I swallowed again. A cruiser, or, theoretically, a modified Scorpion, dove into a jump, dodged other debris, slingshot past the ultradwarf star mass core, then powered safely out the other side in new, folded space, light-years away.

An unpowered cruiser, or a piece of a cruiser, that got sucked in didn’t power out. It would simply crush in upon itself, until it became part of an ultradwarf star mass smaller than a golf ball.

“Can’t somebody come take us all off?”

“They’re busy. Whether we all get off the Abe’s unimportant. But that Scorpion back there with you’s got to find a home on another cruiser. So a pilot can fly it through the jump and deliver the bomb.”

“You said there was a pilot alive back here, somewhere.”

“I said-never mind. Who’ve you seen alive back there?”

I shrugged, to no apparent purpose. “ Me. Jeeb. I can’t get to the impeller rooms.”

Eddie paused, and I heard his breath through the speaker. “You ever fly a Scorpion, Jason?”

“Hell, no!” I paused. “Actually, kind of.”

“It’s a very forgiving ship.

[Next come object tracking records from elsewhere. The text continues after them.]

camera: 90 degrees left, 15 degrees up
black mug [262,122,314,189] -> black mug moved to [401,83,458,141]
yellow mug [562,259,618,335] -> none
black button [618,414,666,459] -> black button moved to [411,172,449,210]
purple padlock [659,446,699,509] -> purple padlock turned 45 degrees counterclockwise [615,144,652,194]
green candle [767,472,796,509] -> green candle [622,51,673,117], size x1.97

All you gotta do is ease it off the rail and slide it over to a cruiser. Then somebody can talk you through maneuver and docking.”

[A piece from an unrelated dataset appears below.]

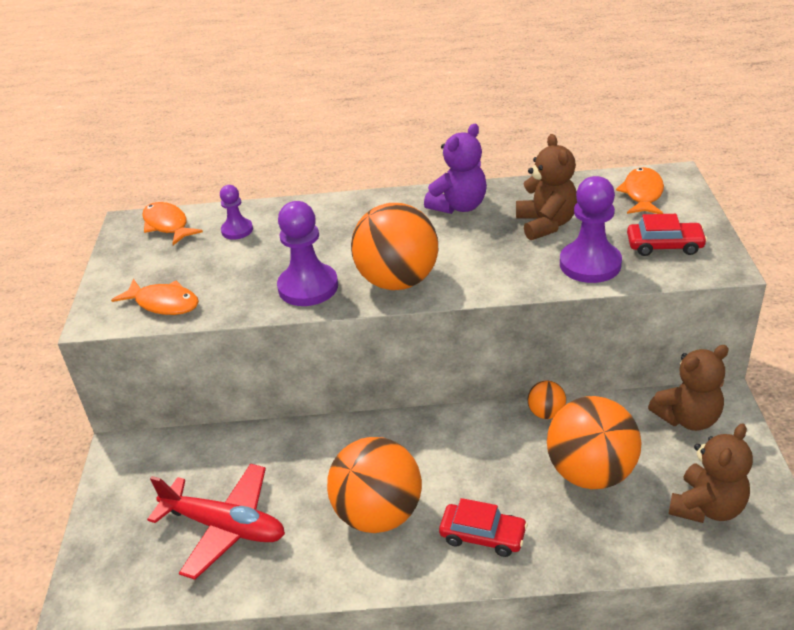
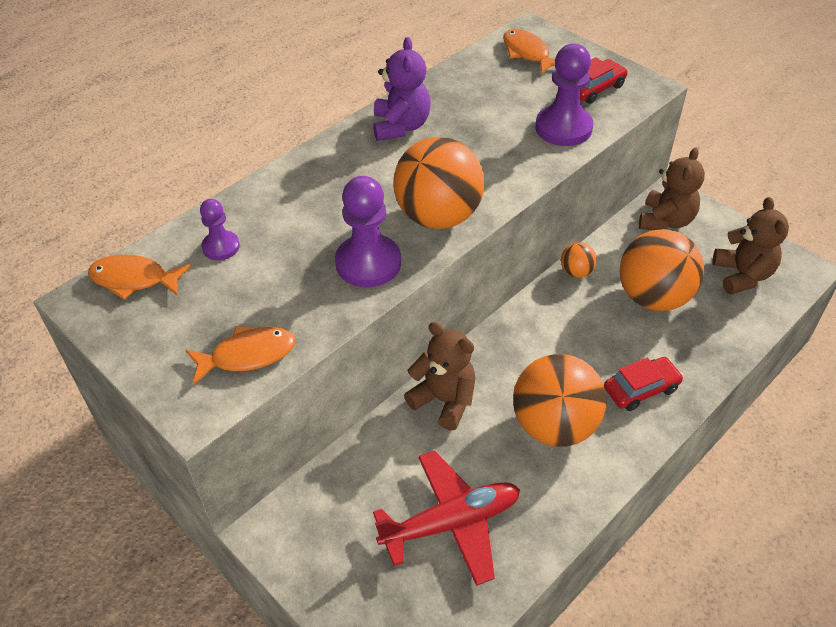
camera: 45 degrees left, 10 degrees up
brown teddy bear [516,134,578,240] -> brown teddy bear moved to [404,322,475,431]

“Can’t they talk me through it first?”

“Jason, we have four cruisers left healthy enough to receive that Scorpion. Pretty soon, we may have none.”

Boom.

The back half of the Abe shuddered so hard that Jeeb wobbled, perched above the flatscreen.

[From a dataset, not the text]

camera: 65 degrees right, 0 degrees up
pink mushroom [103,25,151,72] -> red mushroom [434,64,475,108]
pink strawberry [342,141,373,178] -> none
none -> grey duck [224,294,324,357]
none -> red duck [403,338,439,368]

Waiting here for the fleet to ride to the rescue was no option.

“Crap!”

“Now what?”

“Eddie, I have to cross a hundred feet of vacuum to get from the bay hatch into the Scorpion.”

Eddie’s breath hissed out again.

Thumps and shudders shook the deck every few seconds now. The Slugs could be potshotting the Abe’s carcass, or the hull could just be breaking up.

Above the flatscreen, Jeeb swiveled his head at every thump and whined, like he wished he could hide himself in a suit of armor.

I leaned my head on my palm, with my elbow on the shelf in front of the screen. “Okay. I have an idea.”

SEVENTY-TWO

THE INFANTRY ARMORY aboard the Abe hadn’t been stripped just because she was carrying no infantry this trip. A half-dozen Eternad infantry armor suits hung from racks behind a repair and refit bench. With the ship’s rotation now virtually stopped, the weightless suits’ legs bounced every time a new impact shuddered the ship’s dying carcass, like a robot chorus line. Eternads are made airtight and oxygen-generating principally to protect a GI from chemical and biological agents, but as a field-expedient space suit, they had worked for me in the past.